Resounding Victory for All Law School Applicants with Disabilities: Settlement in Disability Discrimination Case Against LSAC

May 20, 2014

Today’s settlement in The Department of Fair Employment and Housing v. Law School Admission Council, Inc. case is a resounding victory for all individuals with disabilities who seek a level playing field on which to qualify for entrance into the legal profession.

I thank the U.S. Department of Justice, the California Department of Fair Employment and Housing (DFEH) and my colleagues at the Legal Aid Society-Employment Law Center for their principled and vigorous leadership. I especially applaud the courageous individuals who came forward to stand up for their rights. Their victory was hard fought. For them today’s announcement is sweet indeed.

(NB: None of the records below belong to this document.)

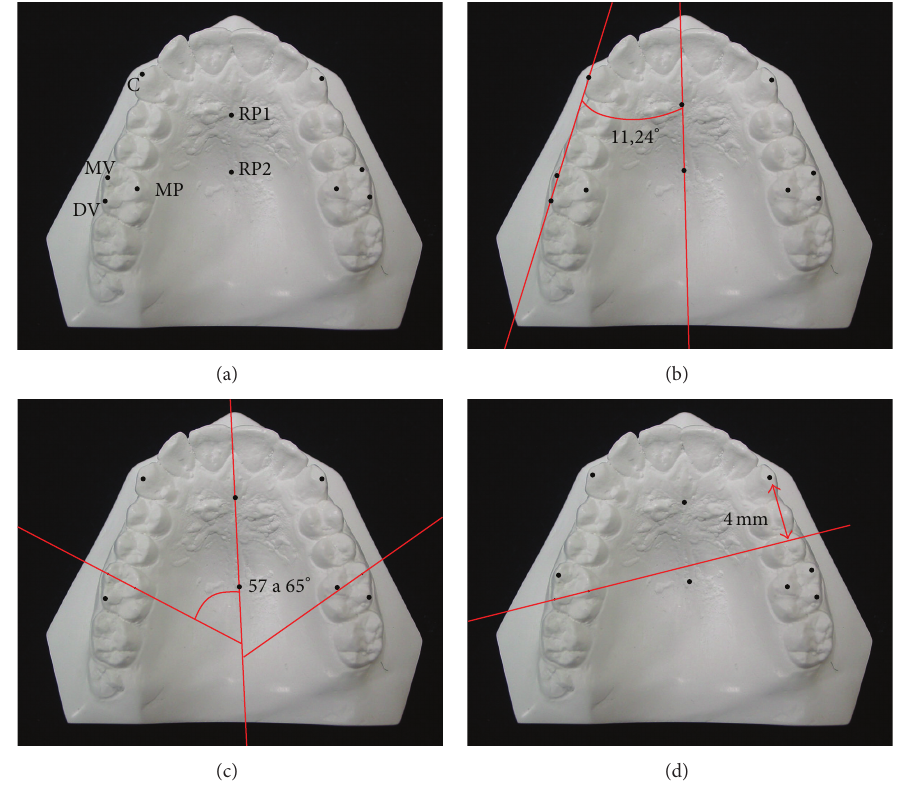
Figure 1: Determination of rotation of the first maxillary molar. (a) The defined points were initially marked on the scanned model. The three indicators were then calculated as follows: (b) indicator 1 (angle of Henry); (c) indicator 2 (angle of Friel); and (d) indicator 3 (line of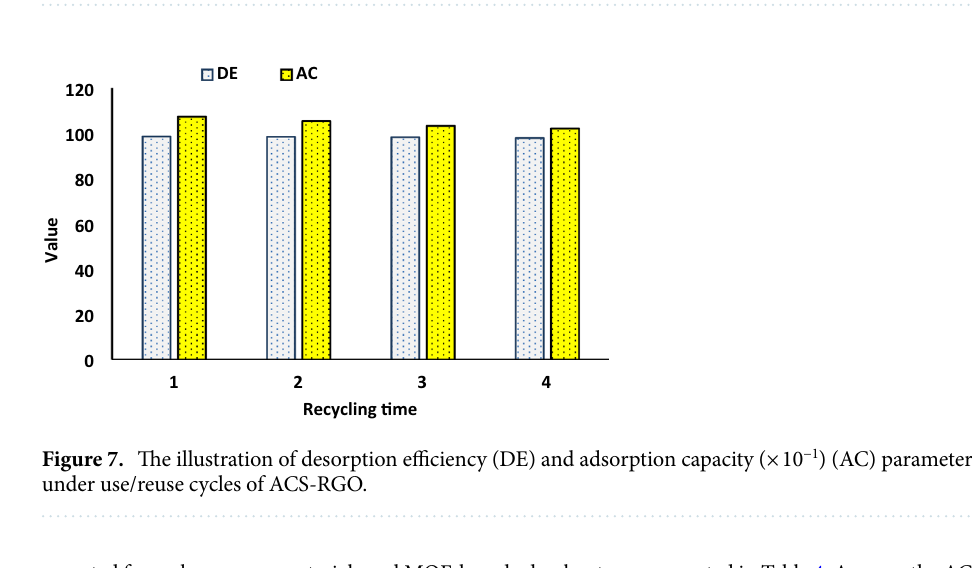
Figure 7 present the result of four series of regeneration/reuse of ACS- RGO. Dilute hydrochloric acid was used as the eluting agent to desorb MG. As seen in the Fig. 7, after four cycles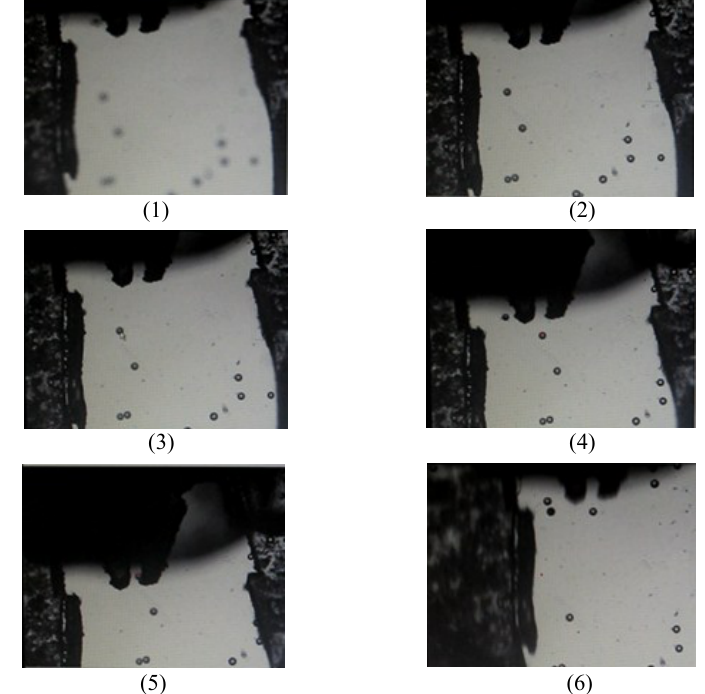
Figure 14. Results of tracking and gripping particle in 3-D space: ( 1 ) beginning of global searching for coarse adjustment; ( 2 ) finishing autofocus adjustment; ( 3 ) identifying particle by clicking mouse; ( 4 ) approaching particle; ( 5 ) gripping particle; and ( 6 ) releasing particle after completion of gripping and transporting particle.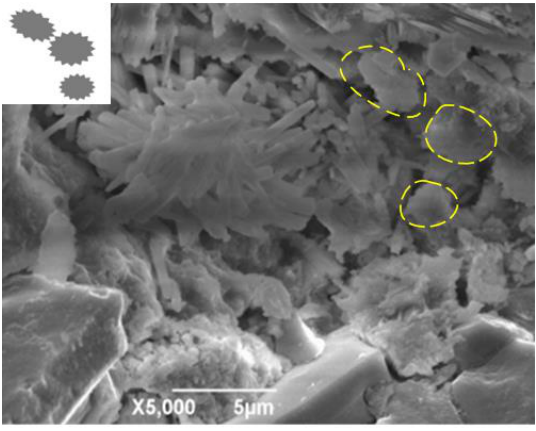
Figure 10. Bubbles and voids in RAC.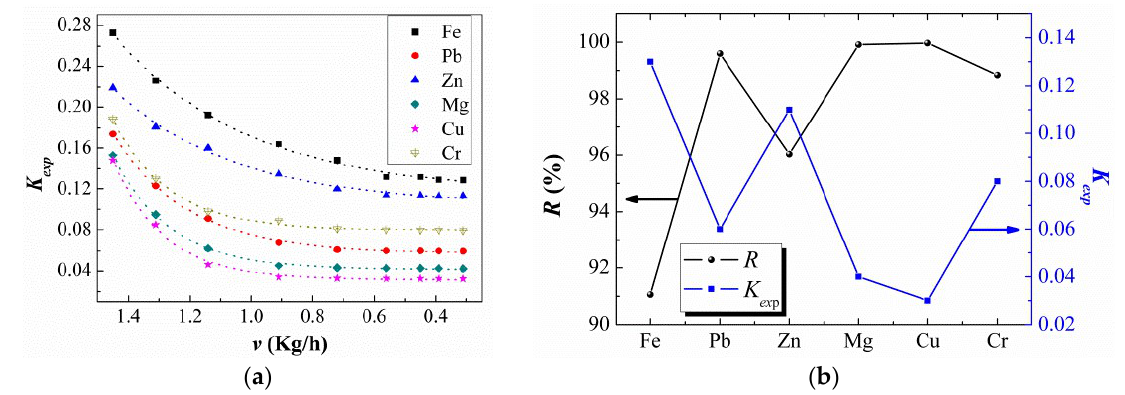
Figure 6. ( a ) Effect of solidification rate v on the experimental segregation coefficient K exp . ( b ) Relationship between the removal ratio for the impurities R % and the segregation coefficient K exp .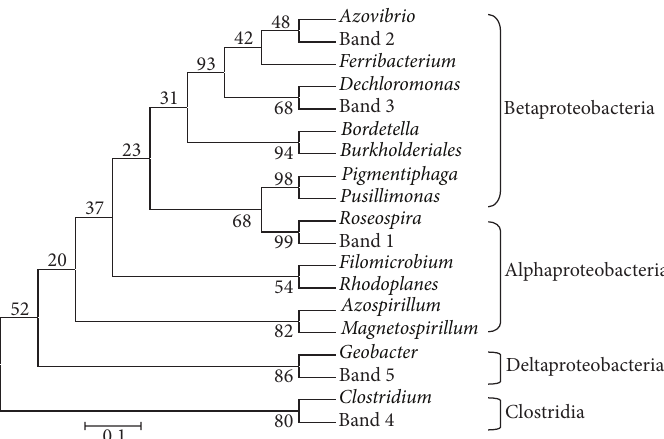
Figure 5: Evolutionary tree, carried out in the software of MEGA version 5.1, of 16S rDNA excised from DGGE showing the phylogenetic affiliations between strains obtained in activated sludge studied here and their closest relatives derived from GenBank.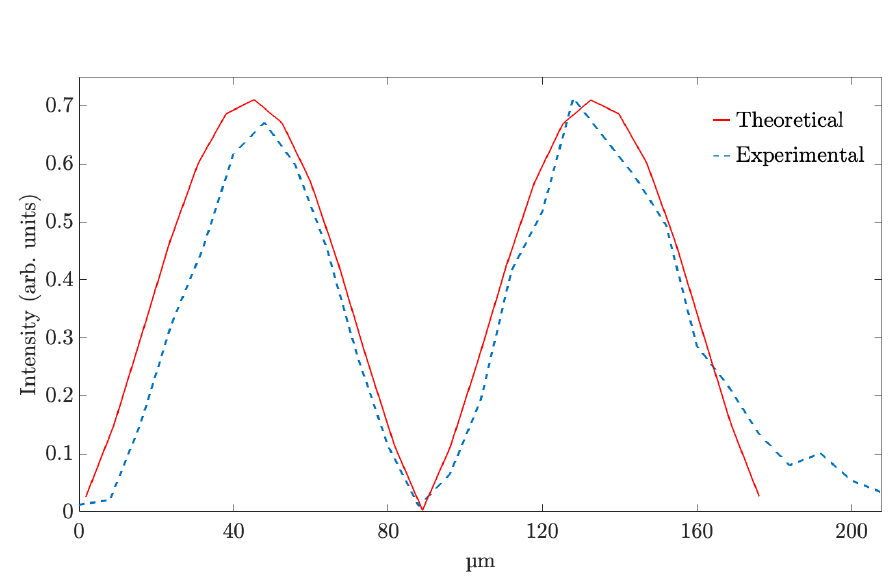
Figure 4. Intensity profile of theoretical and experimental fork gratings.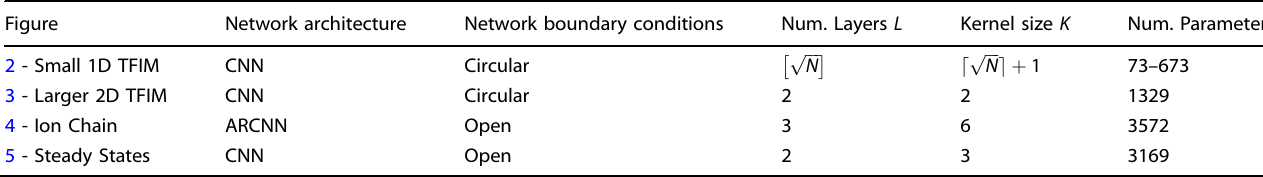
Published in partnership with The University of New South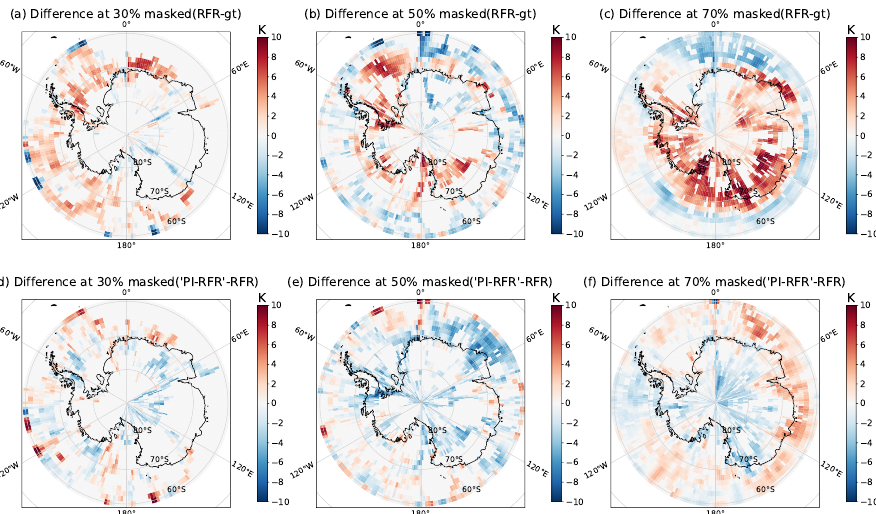
Figure 10. Differences between the reconstructed skin temperature of RFR ( a – c ) and PI-RFR ( d – f ) and the ground truth with 30%, 50% and 70% missing rates, respectively.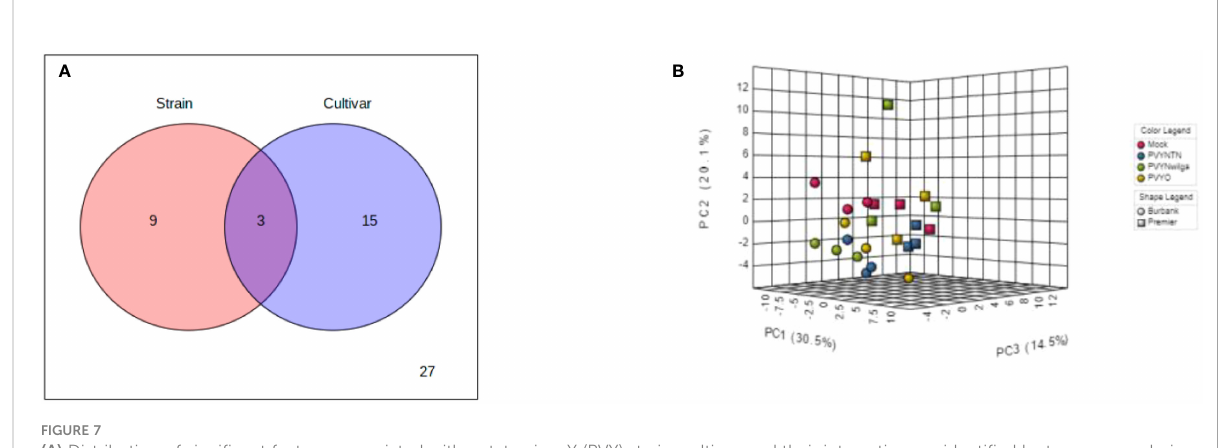
FIGURE 7 (A) Distribution of signi fi cant features associated with potato virus Y (PVY) strain, cultivar, and their interactions as identi fi ed by two-way analysis of variance (ANOVA). The default FDR (False Discovery Rate) and adjusted p -value of 0.05 were used. (B) Integrated Principal Components Analysis (iPCA) of PVY strain and cultivar. iPCA score plot indicates signi fi cant clustering and general grouping by strain and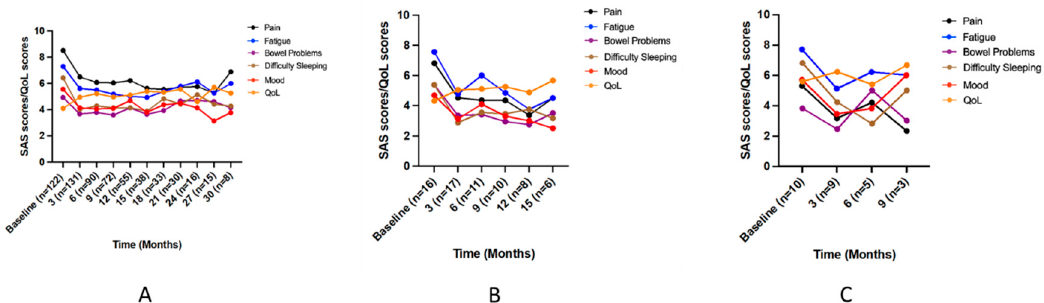
Figure 4. Mean symptom assessment scale scores for patients with an indication assessing symptom distress (10 = worst) and quality of life scores (10 = best). ( A ) Pain (to 30 months); ( B ) Muscle spasm (to 15 months); ( C ) Sleep (to 9 months). n : number of patients contributing data at each timepoint; QoL: Quality of life; SAS: Symptom Assessment Scale.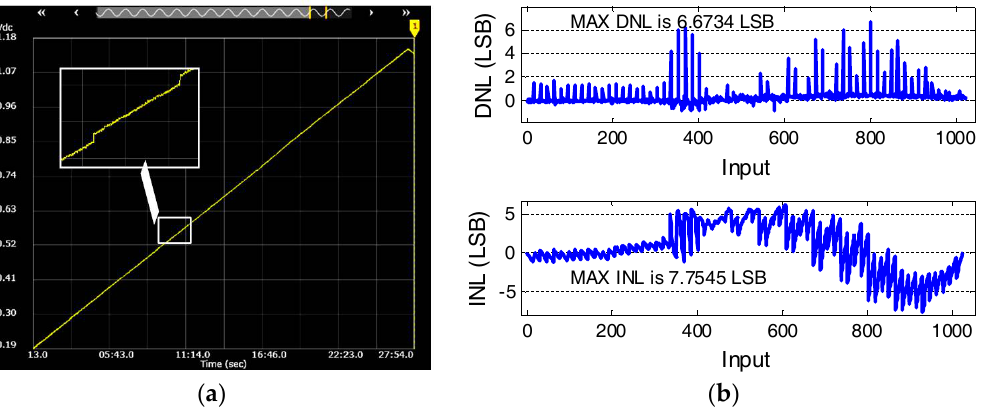
Figure 11. ( a ) The measured output of test group 3 with an input of a full swing triangle wave. ( b ) The static nonlinearity DNL/INL of the measured output versus the digital input, a result of Figure 11a. The output voltage noise spectra density is measured by a spectrum analyzer (Rohde&Schwarz-FSV7), as shown in Figure 12 [25].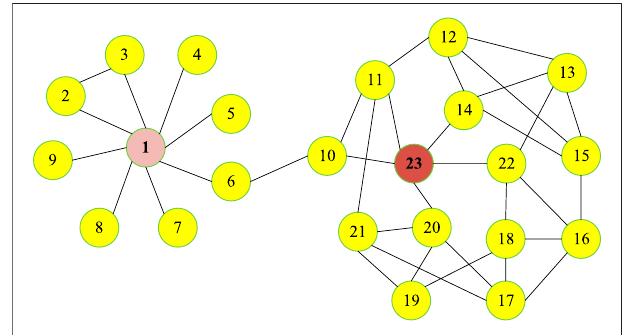
FIGURE 3 | Illustration of user in fl uence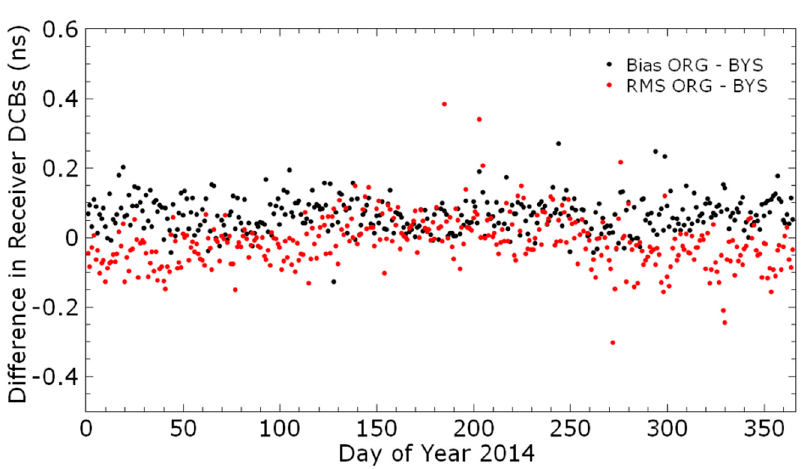
Figure A4. Differences in satellite DCBs between ORG and BYS approaches.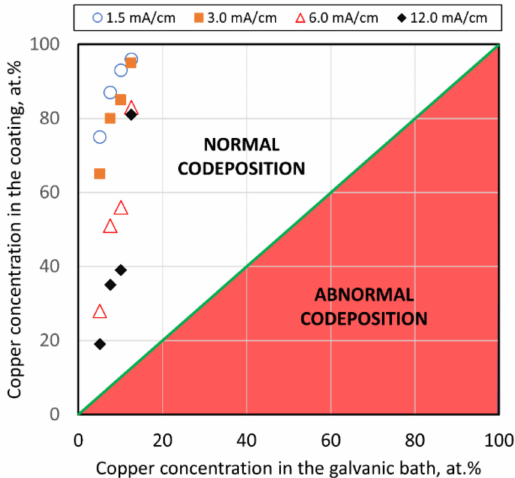
Figure 10. Graphical presentation of the influence of the galvanic bath composition and current density on the type of codeposition according to Brenner’s classification (green line refers to regular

I am gratified that the settlement agreement is structured to bring a sorely needed measure of fairness to prospective law students. The Law School Admission Council (LSAC) has long required burdensome documentation from individuals with disabilities allowing them the testing accommodations on the Law School Admission Test (LSAT) to which they are entitled under federal and state laws. The LSAC’s approach erected illegal barriers and led to their scattered, ad hoc decision-making that was inconsistent with the medical reports and recommendations of the test takers’ healthcare providers. And to make matters worse, even if one were lucky enough to secure accommodations, the LSAC’s policy was to report that individual’s LSAT score with a scarlet letter – a score notation that not only illegally disclosed to law schools that the applicant had a disability but that also asserted that the score was less valid. This practice led many students who were fearful of its stigmatizing effect to forego seeking their rights.

Today, the LSAC’s discriminatory policy of flagging LSAT scores will no longer have a chilling effect on law school applicants with disabilities. Now they can seek the accommodations to which they are legally entitled without fear that their disability status will be disclosed to prospective law schools.